Wien (OTS/SPW-K) - "Der erste Wiener Gemeindebezirk zählt 600 Schanigärten - und damit die meisten in ganz Wien. Zahlreiche Punkte sprechen für die Beibehaltung der Wintersperre und gegen einen ganzjährigen Betrieb der Schanigärten. Dass es hier noch zahlreiche Fragen zu klären gibt, sollte auch dem Koalitionspartner und der Wiener ÖVP bewusst sein", kommentierte die stellvertretende Bezirksvorsteherin im 1. Bezirk, SPÖ-Politikerin Daniela Stepp, die Idee Schanigärten ganzjährig zu betreiben.
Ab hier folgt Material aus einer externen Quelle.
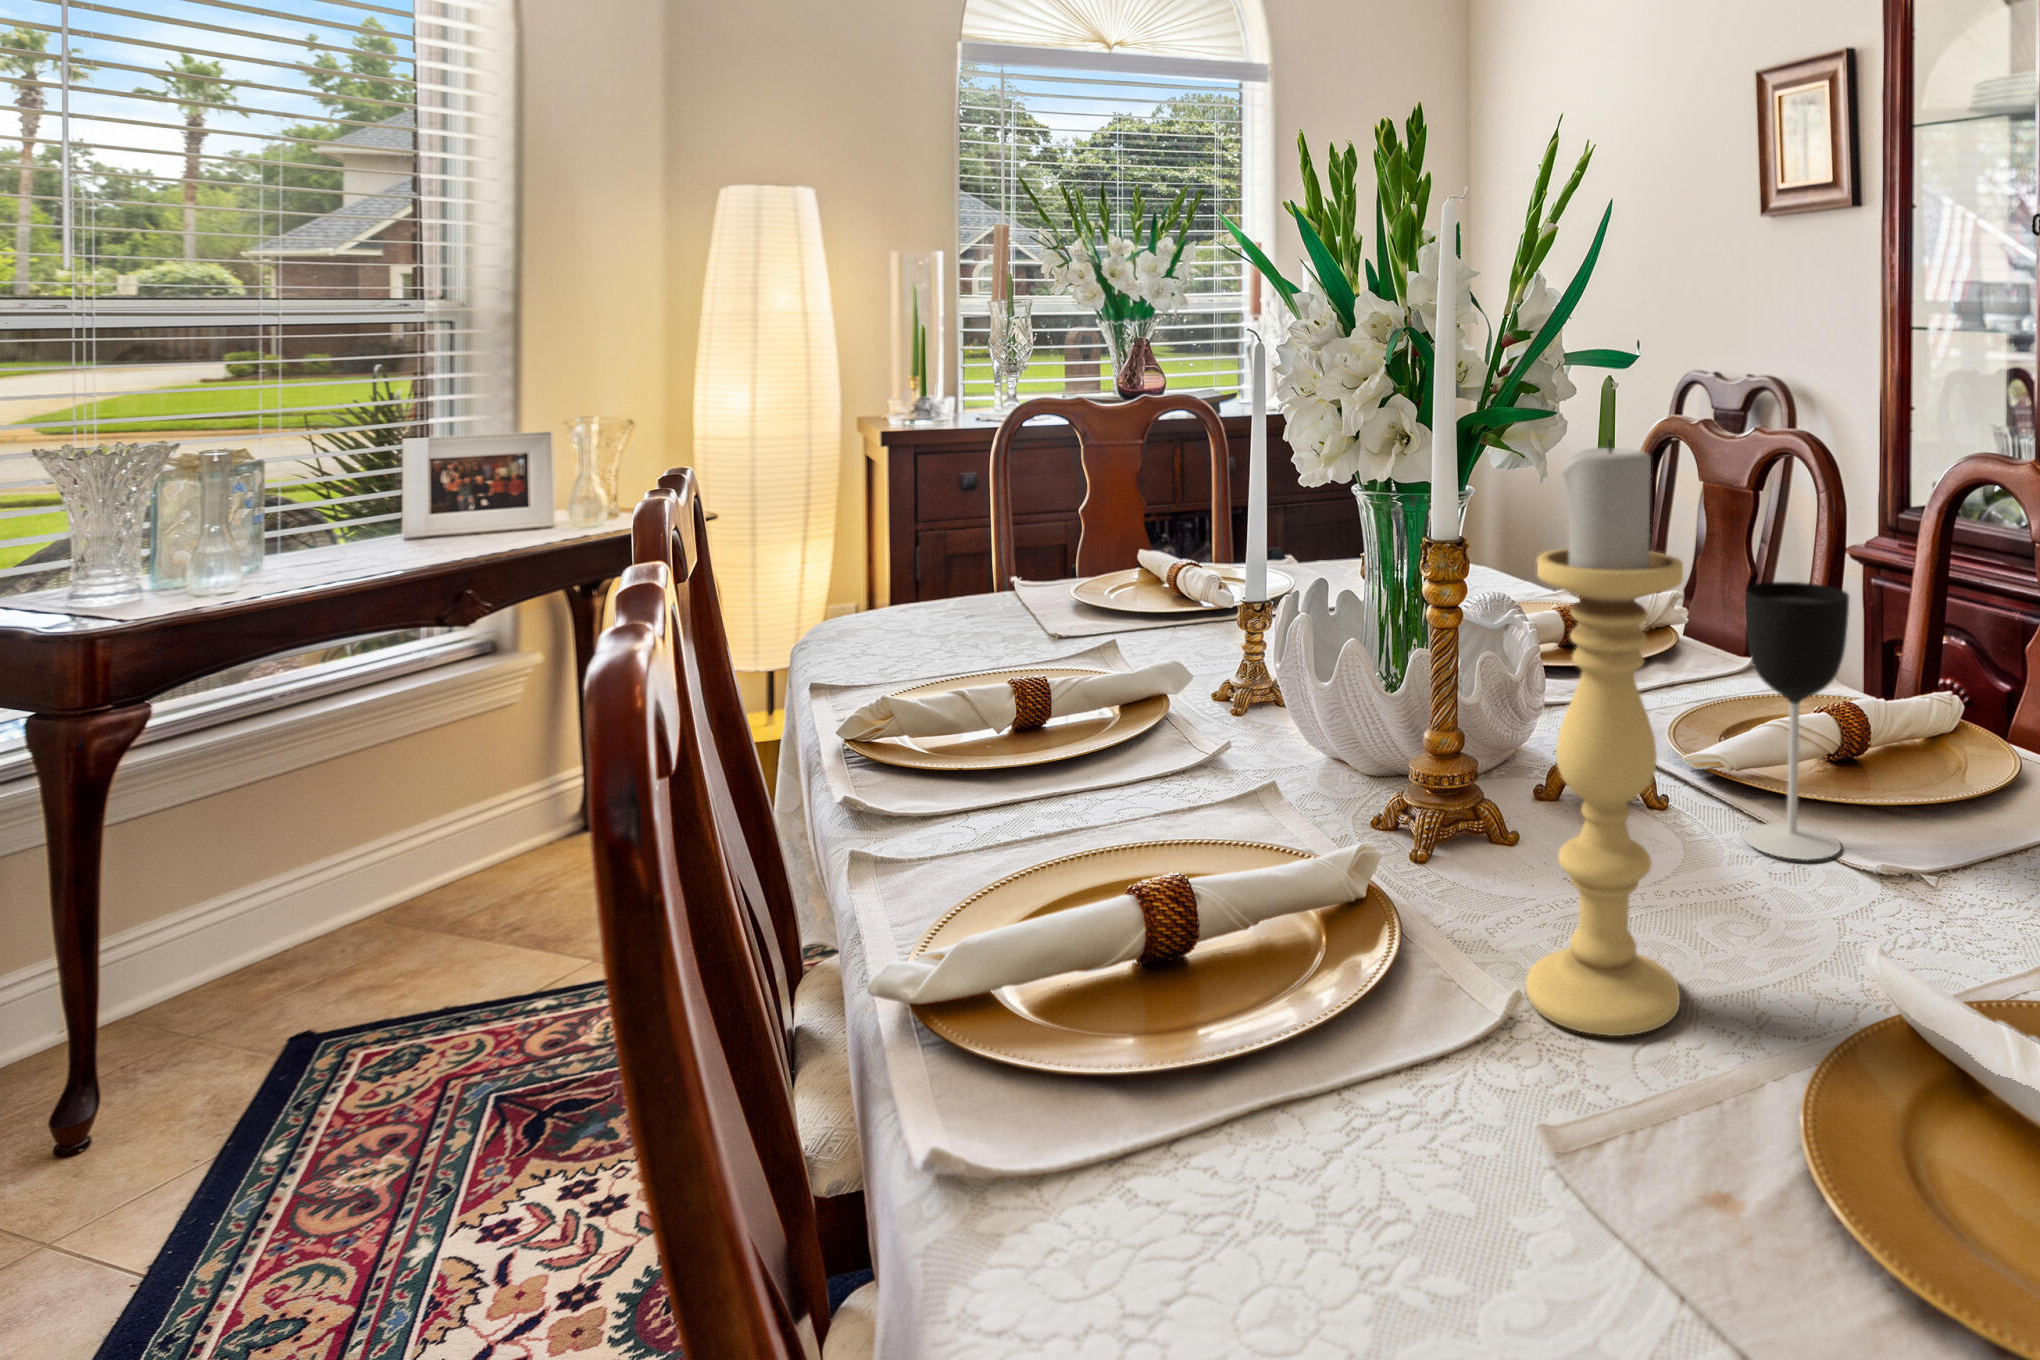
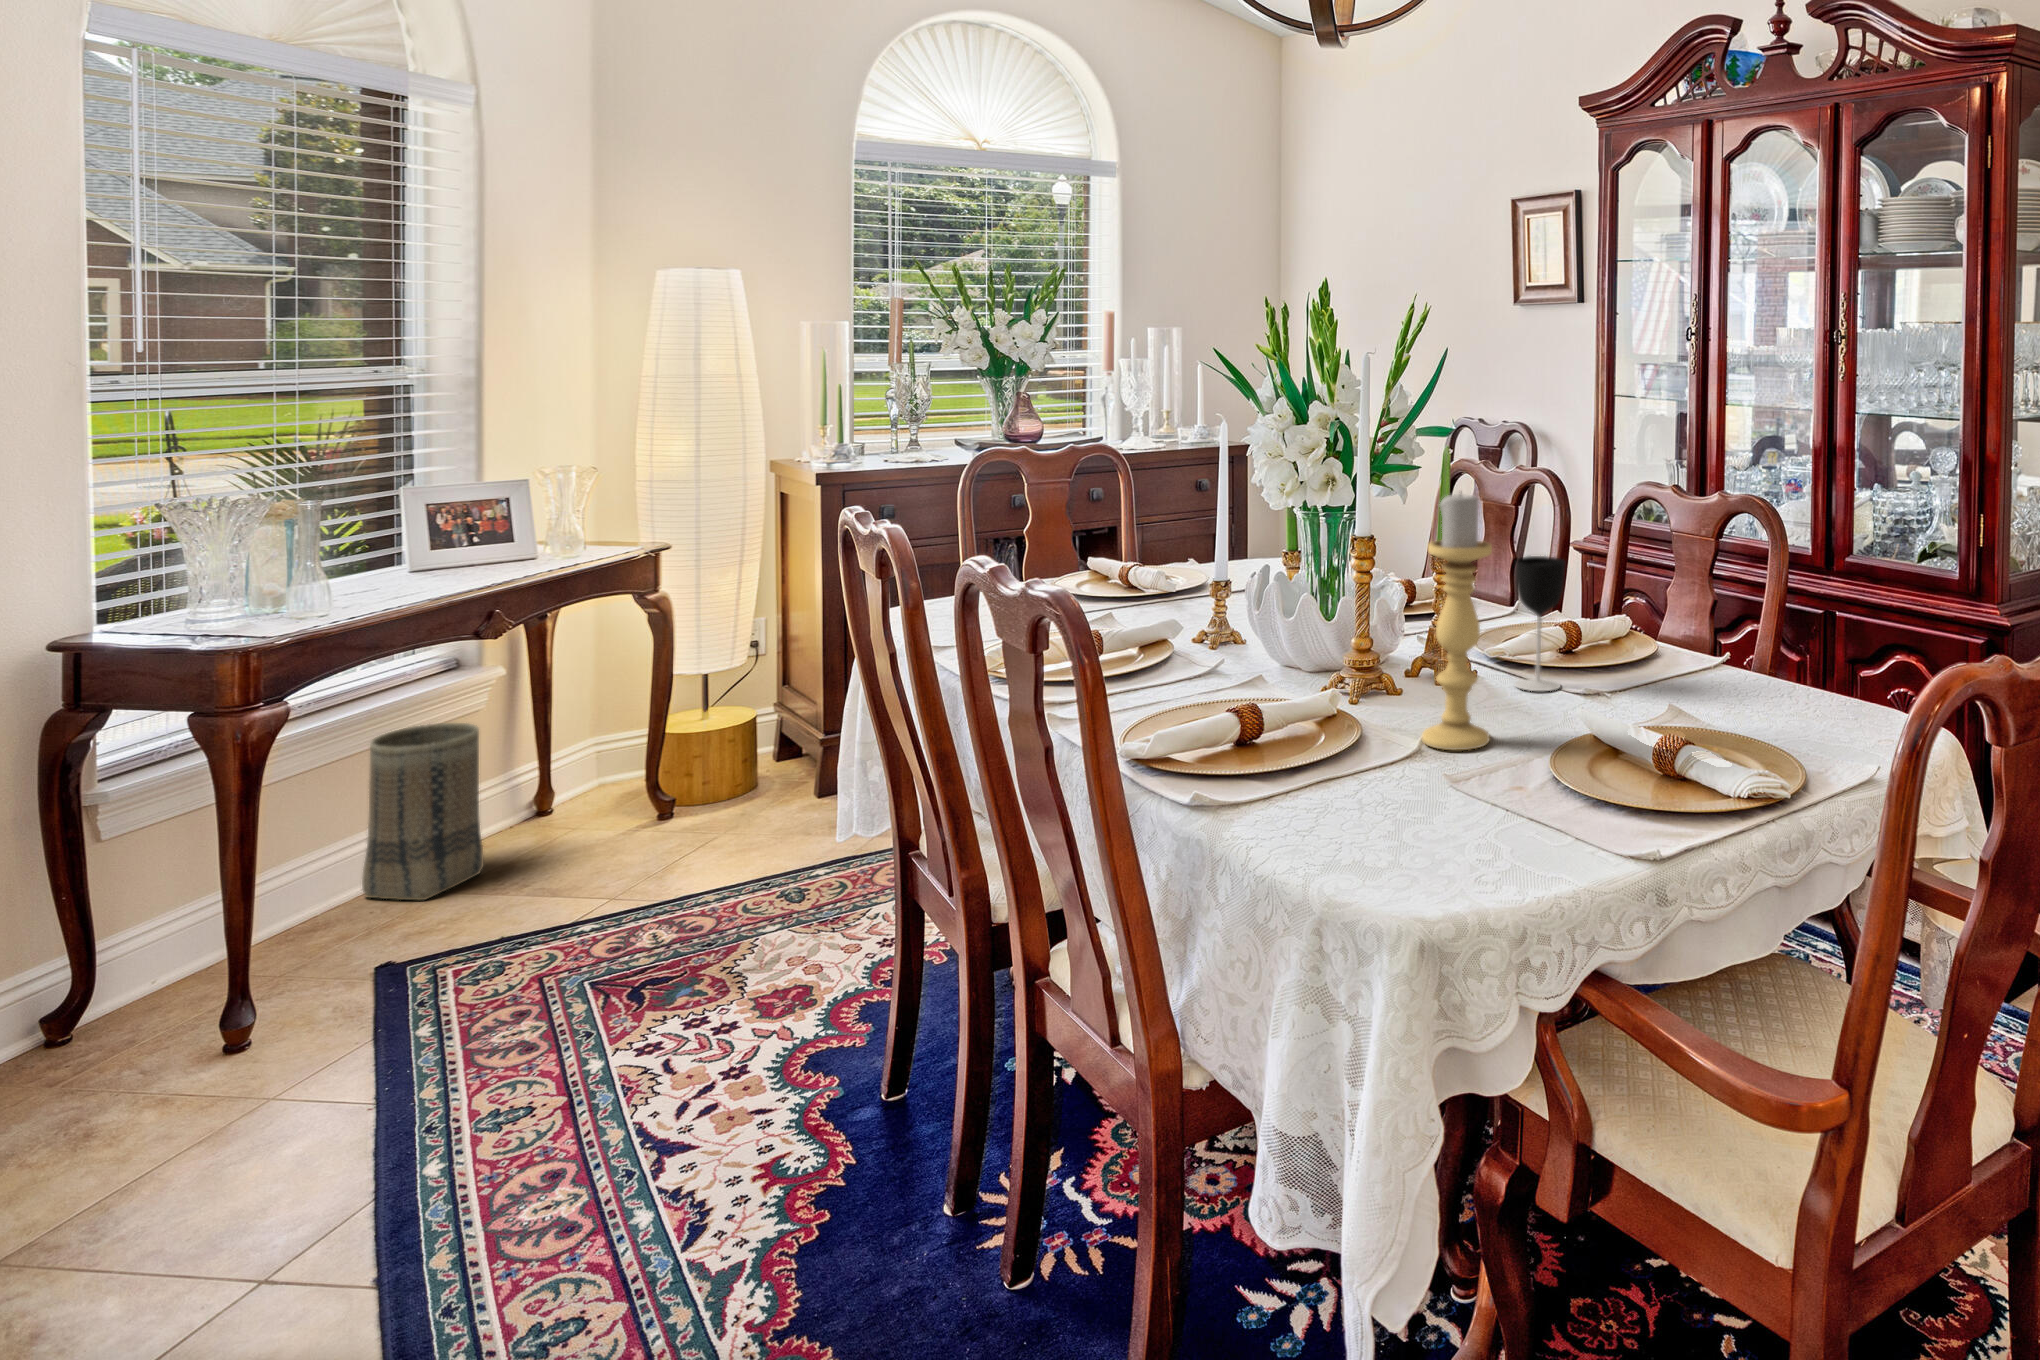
basket: none [351,723,488,937] -> present [362,723,484,900]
"Natürlich haben wir den verstärkten Wunsch von Gastronomen registriert, auch in den Wintermonaten öffentliche Flächen als Gastgarten betreiben zu dürfen. Aus Rücksicht auf die Anrainer in Bezug auf Lärmbelästigung, aber auch aus Reinigungs-, Energie- und Sicherheitsgründen durch den Betrieb von Heizstrahlern, sieht man davon ab", erklärte Daniela Stepp.
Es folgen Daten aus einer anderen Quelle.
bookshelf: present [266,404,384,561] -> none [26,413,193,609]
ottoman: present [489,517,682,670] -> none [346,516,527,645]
Stepp weiter: "Wir sehen aktuell keinen Handlungsbedarf für Anpassungen. Das Gesetz wurde erst im Herbst 2012 novelliert. Im Zuge der Gesetzesänderung wurden nicht nur die anfallenden Gebühren neu geregelt, sondern auch die Schanigartensaison von Mitte auf Ende November verlängert. Auch wenn das schöne Wetter und die Schanigärten herrlich sind, darf man sich nicht vom aktuellen Wetter leiten lassen. Es ist nicht davon auszugehen, dass jeder Winter so mild wie der jetzige wird. Bereits jetzt kommen in den kühleren Monaten Heizstrahler zum Einsatz. Das würde sich im Winter noch wesentlich intensivieren. Dabei handelt es sich nicht nur um eine unglaubliche Energieverschwendung, sondern auch um eine Schädigung des Klimas."
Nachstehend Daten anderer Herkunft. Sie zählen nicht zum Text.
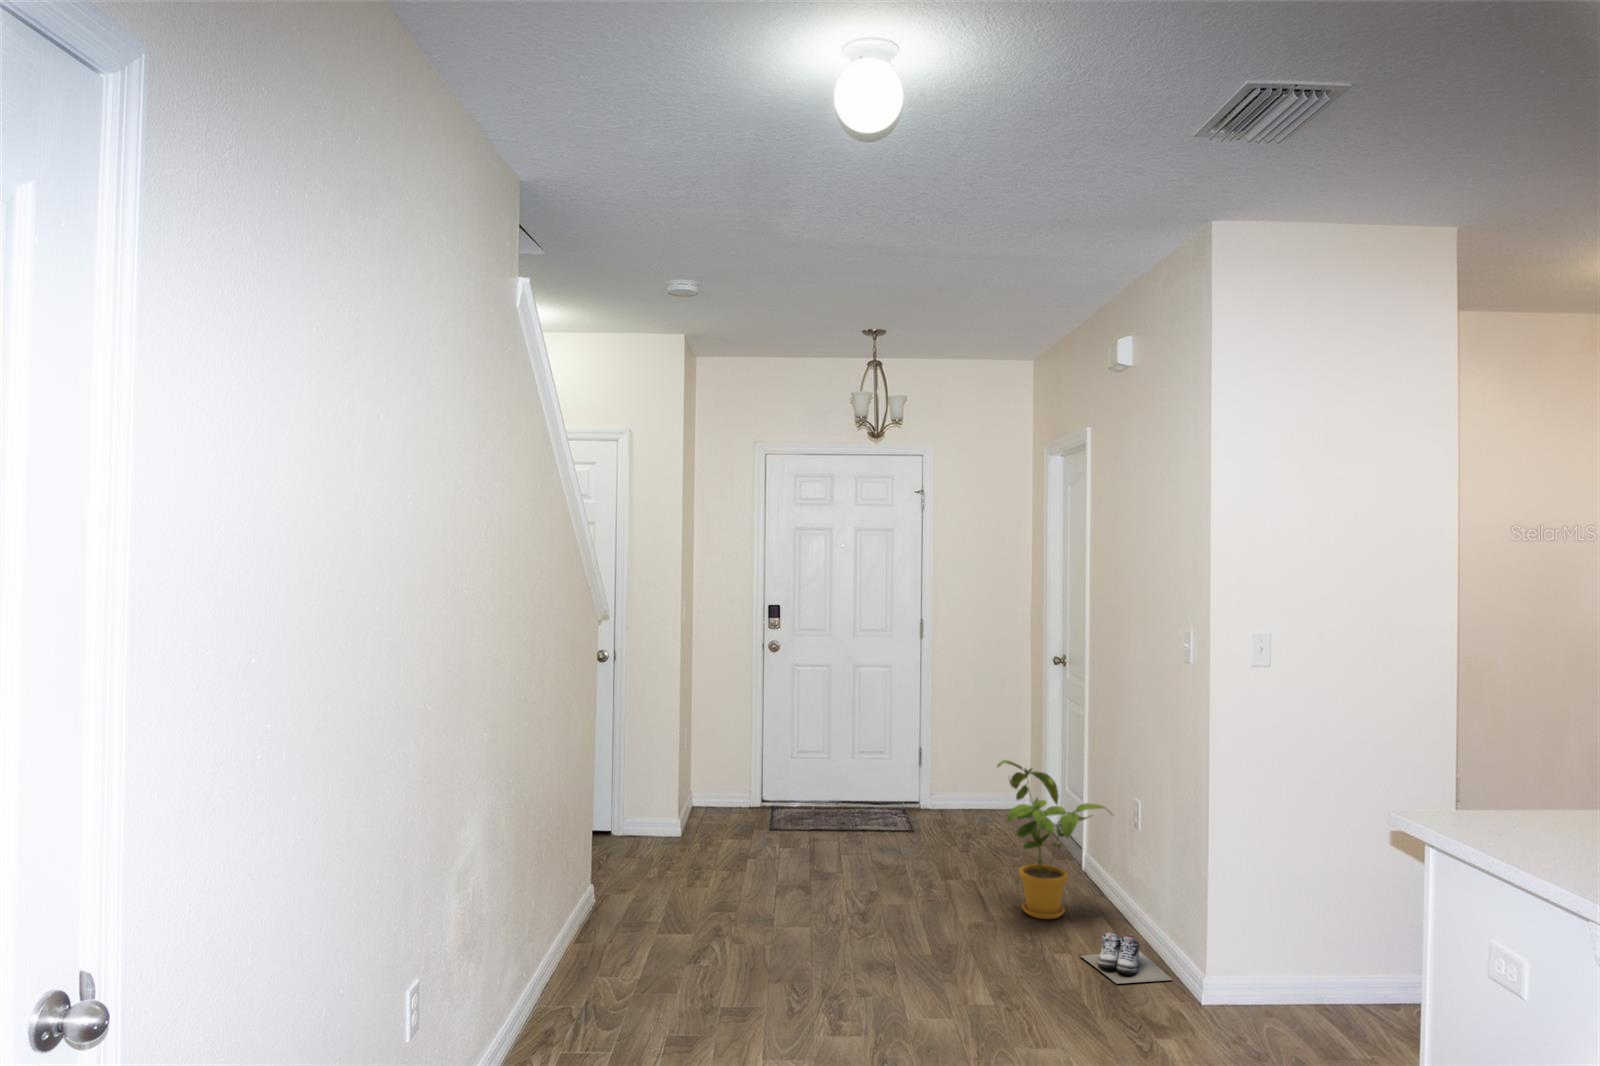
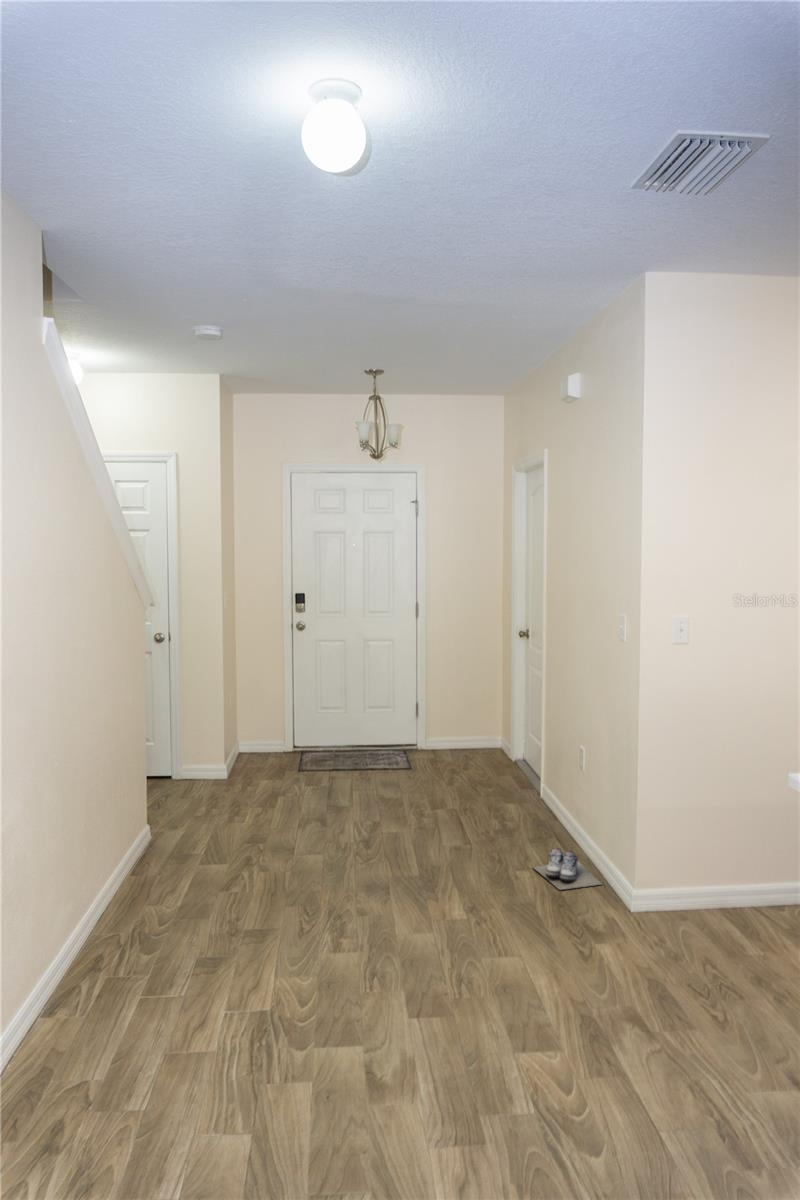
house plant: present [997,760,1110,919] -> none [471,716,561,837]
"Die einzelnen Interessen müssen sachlich abgewogen werden. Immerhin geht es darum, dass wesentliche Teile des öffentlichen Raums für kommerzielle Zwecke reserviert werden. In den Wintermonaten wird es aufgrund der Wetterlage nur bedingt möglich sein, den Schanigarten offen zu halten. In der übrigen Zeit wird das ganze Equipment verschlossen im öffentlichen Raum stehen und den Platz blockieren. Da sage ich deutlich, dass ich nicht bereit bin, den uns allen zugänglichen Bereich in diesem Ausmaß einzuschränken. Wenn es jedoch darum geht, mehr Sitzgelegenheiten zu schaffen, freue ich mich über jede Unterstützung bei der Schaffung von konsumzwangfreien Bereichen", erteilte SP-Stepp Vassilakous Forderung eine Absage.